In hindsight, the disconnect our team got stuck in seems painfully clear, but at the time it wasn’t. Part of what made it hard to see is the ubiquity of ways to virtually explore and access places we’ve never been. I can pick up Google’s Pegman and drop him all over the planet and be instantly transported to a Street View. I’ve done it dozens if not hundreds of times, and that moment of arrival when the blur resolves into a 360-image feels like a magic trick to me every time. Social media is bursting with candid images of the places we go, recognizable and remote, curated and shared to engender awe, envy, and an appetite to capture places of our own. Wherever I am, TripAdvisor can tell me what its bests are. Billions of dollars are being pumped into VR as a new consumer medium that will immerse us in places real and imagined we could never experience otherwise. Second-hand is trying harder and harder to feel like the first-person.
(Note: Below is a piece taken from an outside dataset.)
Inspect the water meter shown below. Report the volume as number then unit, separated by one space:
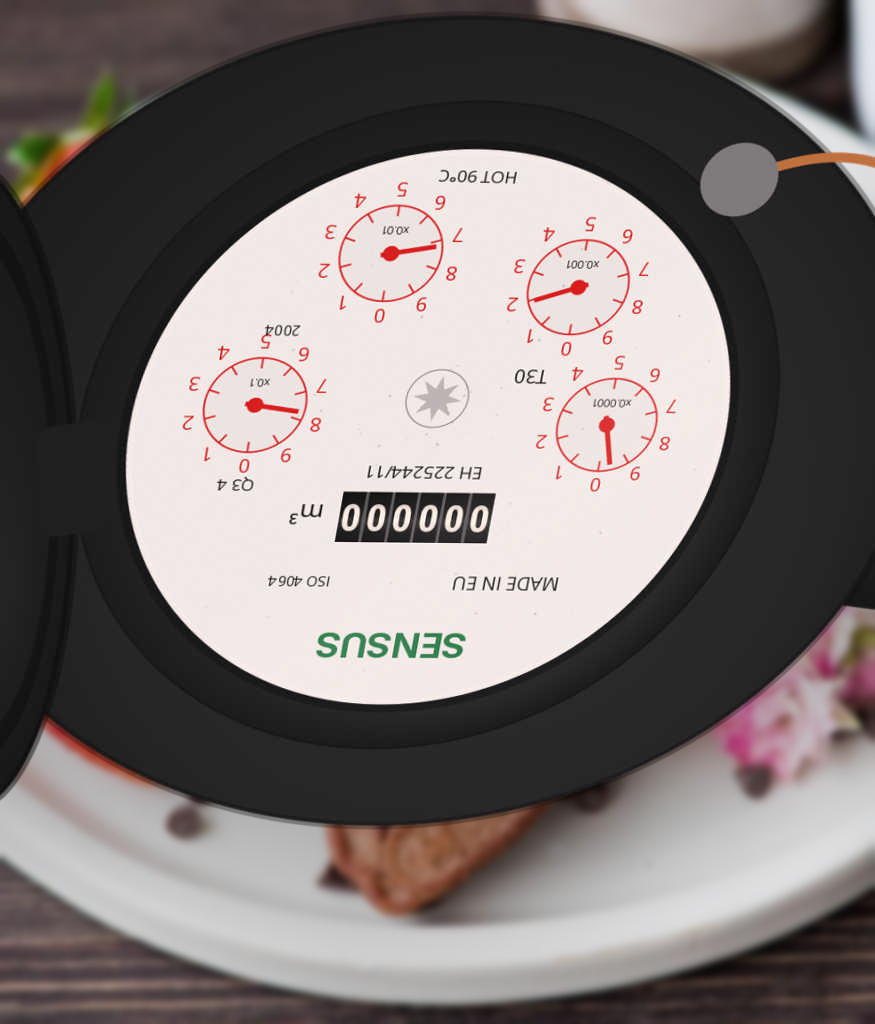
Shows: 0.7719 m³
As human exploration and connection become more virtual, it’s worth asking what it means to experience and know a place. What does it mean to actually be there? In Plato’s cave, people believe they’re seeing reality, when in fact they’re only seeing the shadows of what’s really there. I wonder if Google Maps presents us with a contemporary equivalent, a means to go anywhere but only through wide-angle slices of frozen time, as seen from roads, chased by the shadow of a car with a weird contraption on its roof. Our team could know a lot about Custer State Park from our offices in Portland. But it was just a shadow of what it was like to swim, hike, and wander through it. And what we designed were just shadows too—ones that hopefully point us back in the direction of what’s really there.
— David Waingarten, Story Director
P.S. That cute, shaggy bison you want to take a selfie with is 1,400 pounds of muscle that can charge at speeds of up to 40 mph. I’d back up at least 75 feet.